Public affairs encompass the idea of the relationship between institutions like government and corporations and the public which is affected by their policies and decisions. Public affairs are divided into two branches, public policy and public administration. Public policy is the action taken by administrative or executive branches of the government in a way that is consistent with institutional customs and the law. Public relations, lobbying, community involvement and grassroots politics all fall under the umbrella of public affairs.
Public administration is the implementation of government policies as done by civil servants, and also refers to the training and preparations of these civil servants. Public affairs generally include forms of government and branches of government, as well as security issues ranging from crime and criminal justice to the military and civil defense. It also involves preparation for emergency situations both on a large scale and within communities.
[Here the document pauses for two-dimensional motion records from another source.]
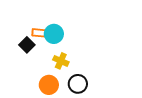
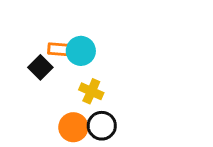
black circle: (78, 84) -> (102, 126), moved

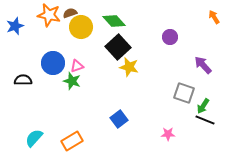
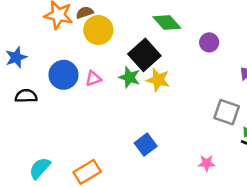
green diamond: (114, 21) -> (167, 22), moved
blue star: (15, 26) -> (16, 57), moved
green star: (72, 81) -> (129, 77), moved

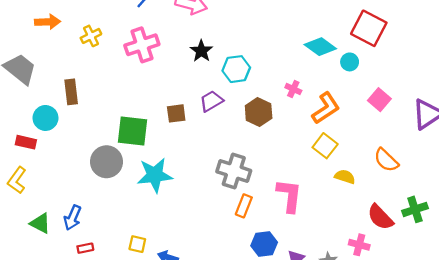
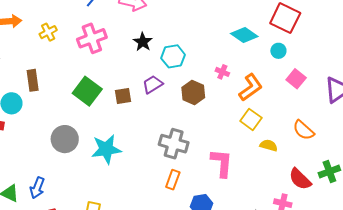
cyan circle: (350, 62) -> (278, 51), moved
green square: (133, 131) -> (87, 91), moved, turned 32
orange rectangle: (244, 206) -> (173, 180), moved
Public affairs also include dealing with such issues as public health, environmental issues such as pollution, and industrial policies. Taxes, tariffs, and the regulation or deregulation of trade also fall under the umbrella of public affairs.
Politics are the process by which groups of people make collective decisions, specifically those involving governmental affairs. Today the term is used to describe the functions of various governments and the relationship of the government to the people it governs. The literal translation of politics from the Greek word means "of, for, or relating to citizens," which gives a sense of what ideally the role of a government is. Politics includes the regulations of public affairs and the methods used to create and apply government policies. Several different types of government, or States, have arisen over the years--monarchies, oligarchies, democracies, and many others.
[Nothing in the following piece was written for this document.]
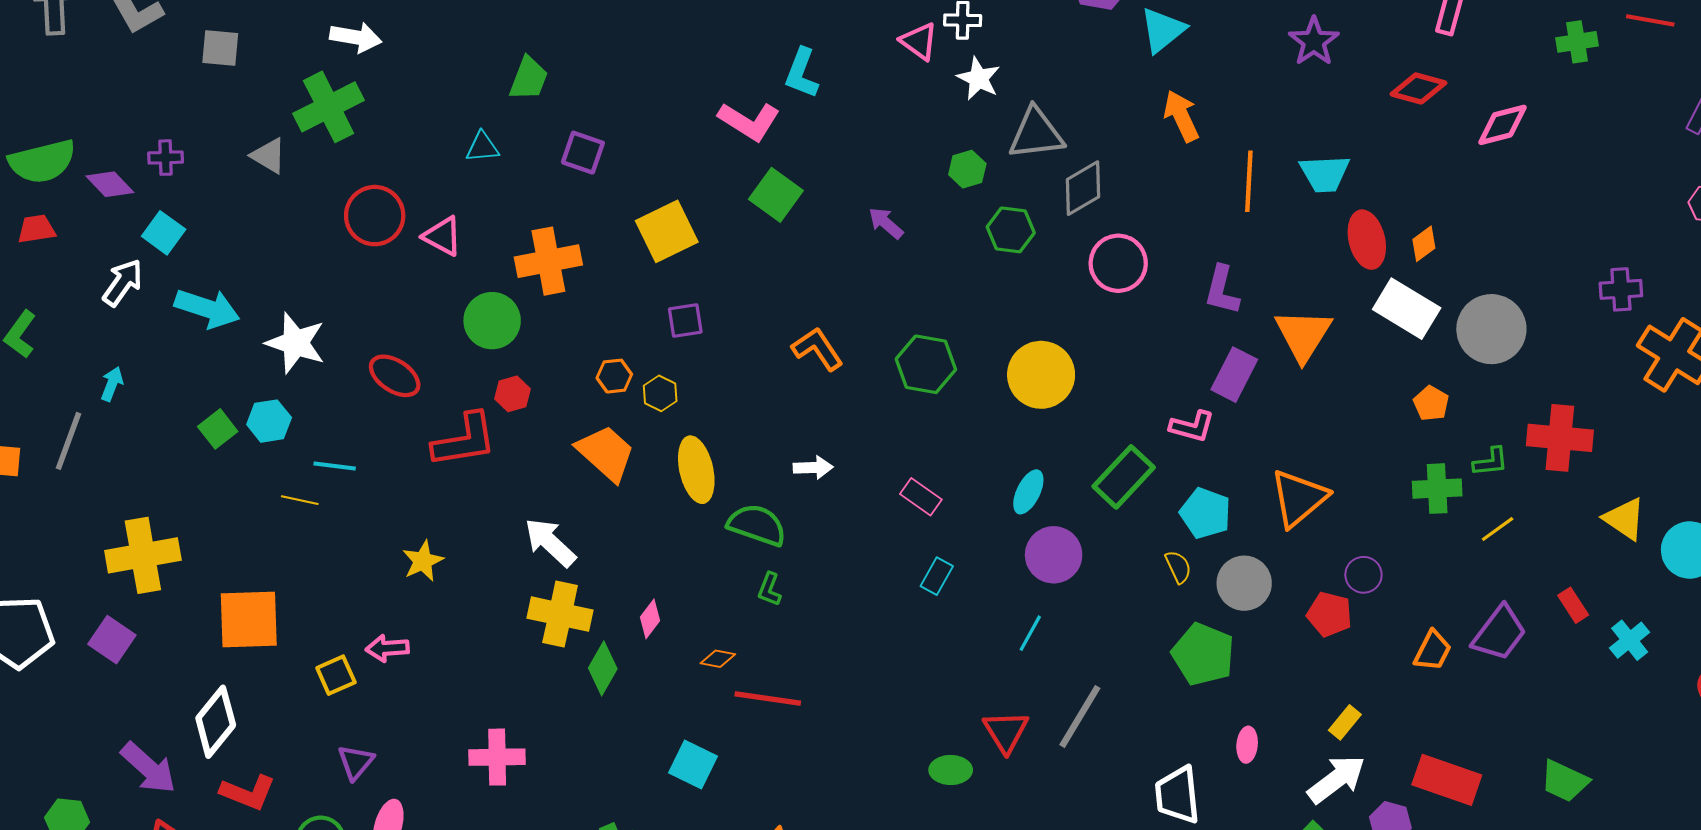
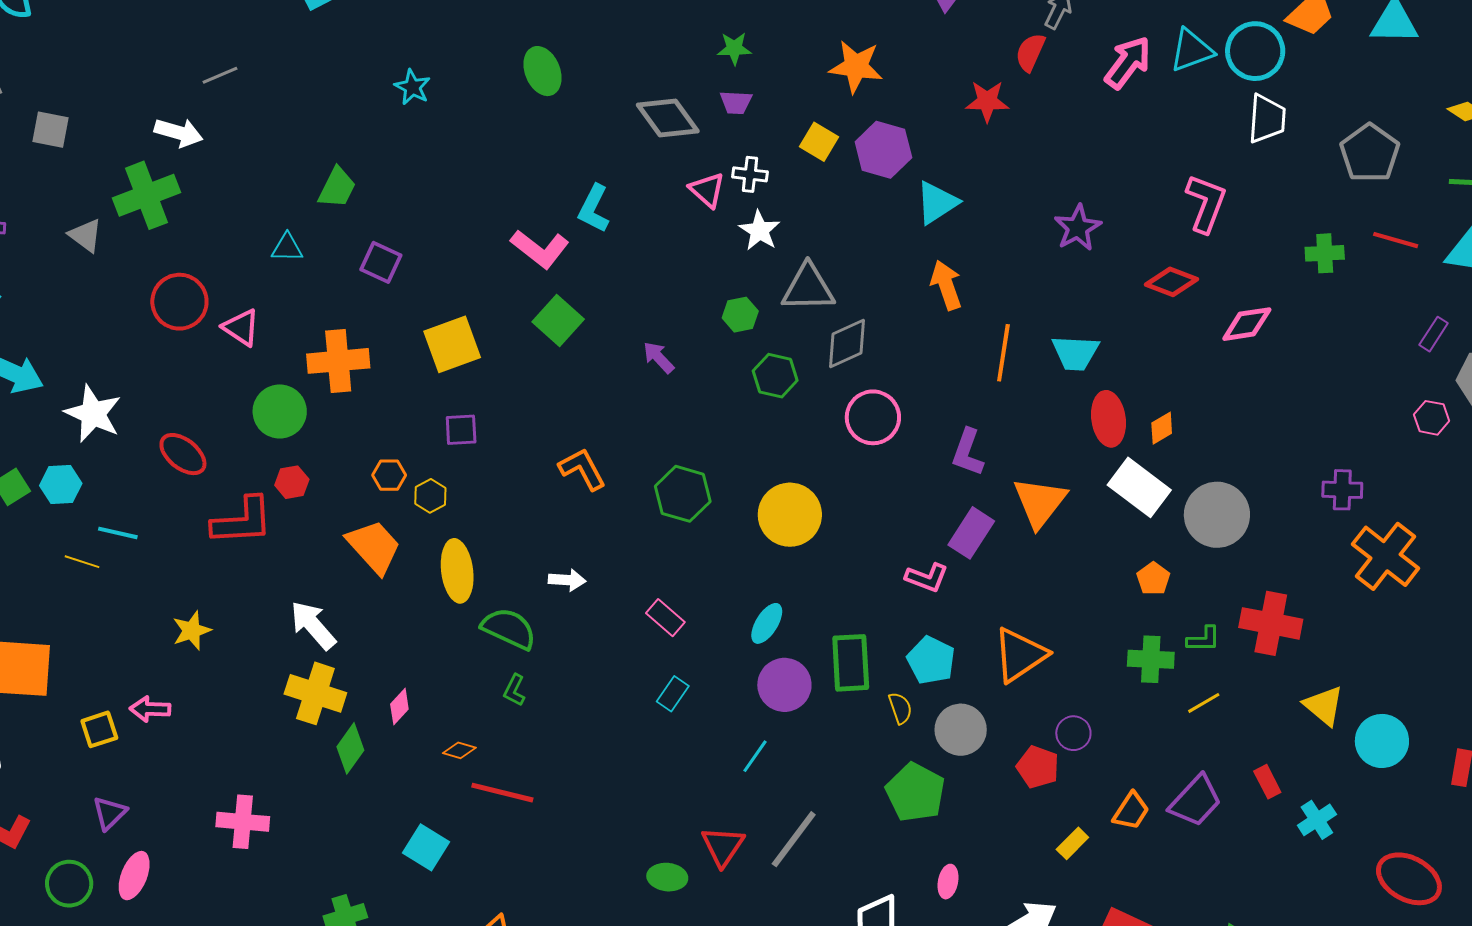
green rectangle: (1124, 477) -> (851, 663), moved, turned -52
yellow rectangle: (1345, 722) -> (1072, 843), moved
Almost all governments today rely upon a constitution, which is a written (and in some cases unwritten) document which delineates the powers of the government and the writes of the people. The U.S. Constitution does this for the U.S., and has been changed over the years both by formal amendments and in the way that it is interpreted. Most modern governments are divided into branches of government, which handle specific responsibilities. In the U.S., the Federal government comprises the executive, judiciary, and legislative branches.